Wednesday, December 14, 2011
Kenyan Doctors Worried About Safety in Health Facilities
A doctor working in the South West of Kenya finds conditions in health facilities very difficult and says that "Basic provisions like gloves and syringes are constantly out of stock". While this sort of thing is attested in reports such as Kenya's Service Provision Assessment and Tanzania's Sikika reports on levels of supplies and personnel, it's often unclear how health professionals cope with such shortages. Do they send patients home, reuse what is available to them or what?
Dr Lucy Ngina says that "We are always sending patients to buy their own syringes, needles and even bags for intravenous fluid." But she sometimes has to make do with gloves that are too large, for example, risking her own safety and that of her patients.
Although billions of dollars have flowed into HIV related services in African countries, spending on health in general has not increased in the last ten years and the number of healthcare personnel has remained static, although the population has increased at a rate of 2.5% per year or more in Kenya.
Apparently the Kenyan health system is "one of the most dangerous in the world, producing the worst outcomes as measured by mothers and babies who die during childbirth." It may be dangerous in other respects but more attention is paid to certain indicators than others. It is likely, for example, that TB, hepatitis B and C and other transmissable diseases are commonly transmitted in health facilities. But it is less likely that anyone is collecting much data on these phenomena.
One of the problems mentioned is the way big donors, such as the US aid agency (USAID) and the Gates Foundation, tend to concentrate on the 'big diseases', which already receive a lot of attention from other quarters. Many other diseases, often treatable and preventable, are ignored.
Another problem is 'brain drain', which can refer to health personnel qualifying in developing countries and choosing to work in wealthy countries; trained personnel being recruited into the ever-expanding private health sector; or it can refer to wealthy countries' going to developing countries to recruit the best qualified candidates they can find and persuading them to work in the West. Recent calculations may exaggerate how much this costs developing countries in monetary terms but it's probably impossible to calculate how much it costs in terms of human sickness and death.
Doctors currently on strike in Kenya are not just demanding better pay, they are also demanding better working conditions for the sake of their health and the health of their patients.
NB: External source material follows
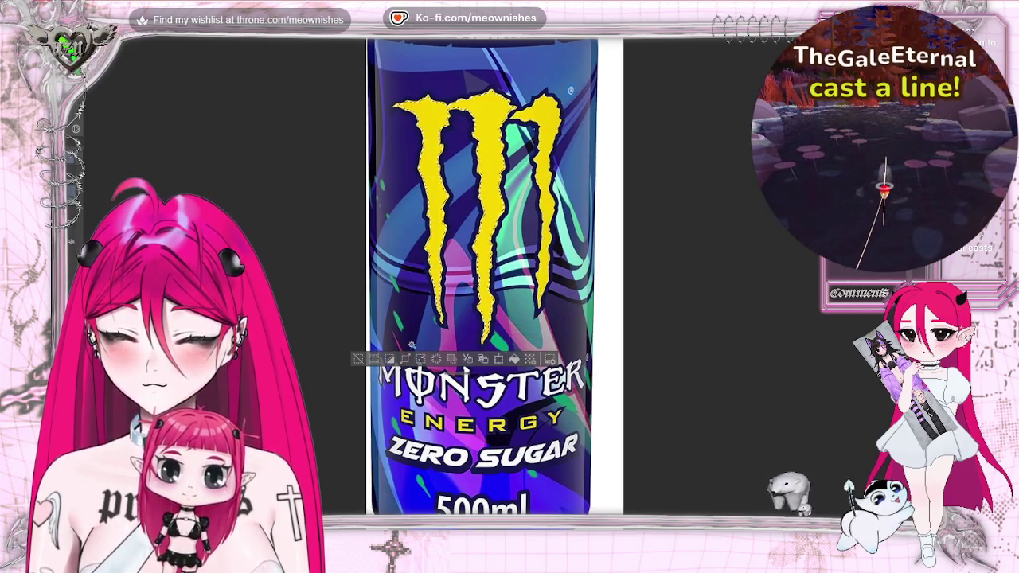
{"action": "left_click", "coordinate": [478, 199]}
Modern medicine is great when it is properly funded and safely administered. But poor and unsafe conditions can render health facilities even more dangerous than no health services at all.
In countries with serious HIV epidemics, outbreaks in hospitals could infect hundreds, even thousands of people over relatively short periods of time; partcularly when none of the various HIV institutions are actually looking out for hospital associated HIV transmissions.